コムアイ:自然科学が発展し、もうほとんど目に見えるものに研究の手は行き届いたように思えます。そうしたときに、たとえば植物や苔のように人間社会じゃない世界に身を置いてみたり、ルーペを覗いてみると、なんだかわからないものがやっぱり広がっている気がしてくる。人間の心理や意識の科学がもっと進まないと、私は不安です。新しい生命を作りだす、かなり近いところまで科学が迫っていて、それを扱う人間がどんな意識を持ちどんな存在なのかという学問、それも科学と呼べるのかわかりませんが、両軸で支えあえたら安心できると思います。
屋久島の自然や人との出会いから感じたこと、そして周囲の目を意識せずに、自分がやりたい表現をしたいと語っていたコムアイさんの思いからはじまったというYAKUSHIMA TREASUREの『屋久の日月節』MV(YouTube Premium会員のみ無料視聴可能)

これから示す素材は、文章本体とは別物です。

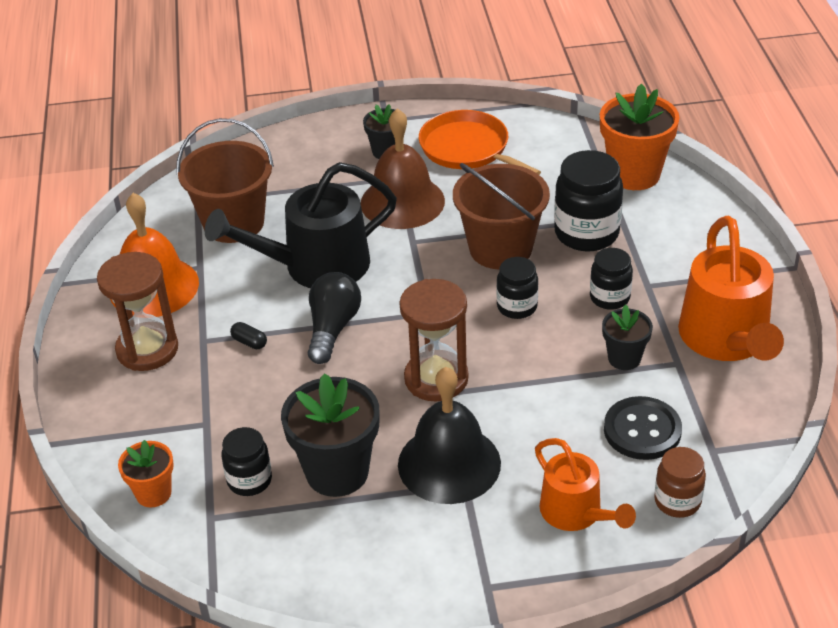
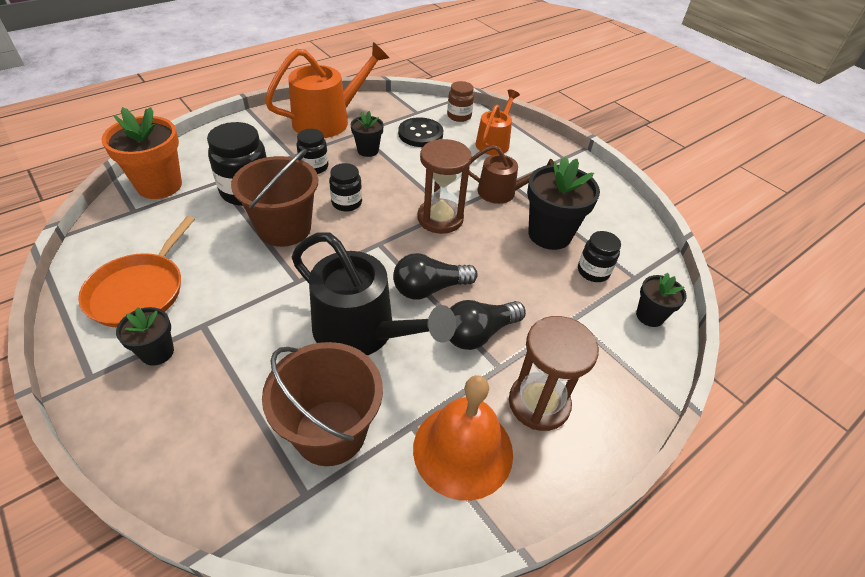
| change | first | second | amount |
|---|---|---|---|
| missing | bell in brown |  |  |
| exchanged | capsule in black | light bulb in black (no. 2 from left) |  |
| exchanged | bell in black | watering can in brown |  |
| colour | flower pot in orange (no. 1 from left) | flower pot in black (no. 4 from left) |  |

YAKUSHIMA TREASURE LIVE at LIQUIDROOM 2019
─コムアイさんは最近インド民謡やアイヌ民謡など古くから受け継がれてきた歌を学ばれているそうですが、それも先ほどおっしゃっていた、歴史から未来を知るような感覚を求めてのことですか?
コムアイ:伝承を学んでいると、大きな伝承の流れの一部にいることをすごく幸せに感じる瞬間があって。そこにやりがいを感じます。私の場合、「親から子」のような強固な一本線で歌を受け継ぐことはできませんが、私の先生がいろいろな先生から教わってきたことが網目状につながっていて、それが一滴ずつの雫になって自分に降り注いでいるような感覚がたまにあります。
アイヌの人たちのウポポ(アイヌの伝承歌謡のひとつ)を、教えてくれている人と輪唱していたときにぞくっとするような瞬間がありました。歌詞の意味に対する解釈はまだ足りていないですけど、繰り返し同じ音節を発音しているとき、これまでたくさんの人が目指してきた渦のようなものの中に自分も入っていくような感じがします。歌舞伎や能をやっている人はそういう感覚が日常なのかもしれないですけど、これまで水曜日のカンパネラも含め、型のないところで自由に表現してきたので、自分にとってはそういうことを学ぶのがすごく新しいんです。
─「信仰」ということでいうと、表現者として前に立つ立場でいるなかで、ご自身が誰かの信じる対象になるような経験もされてきたのではないかと思います。
コムアイ:私は水曜日のカンパネラの「広報部」のような存在だと思っているので、自分そのものというより、みんなでつくり出した「水曜日のカンパネラ」像が、信仰の対象のように機能しているのだと、いただいたお手紙などを見て感じたことはあります。
例えば光がドアの隙間から差し込んでくる、だとか、神々しさを感じる演出が好きだからということもあるかもしれないけど、神社やお寺に似た装置になっていた部分があるかもしれないなと、振り返ると思います。活動は変化していくと思いますが、目に見えないものを面白がり、意味をつける遊びは続けていきたい。今後も表現を磨いていきたいです!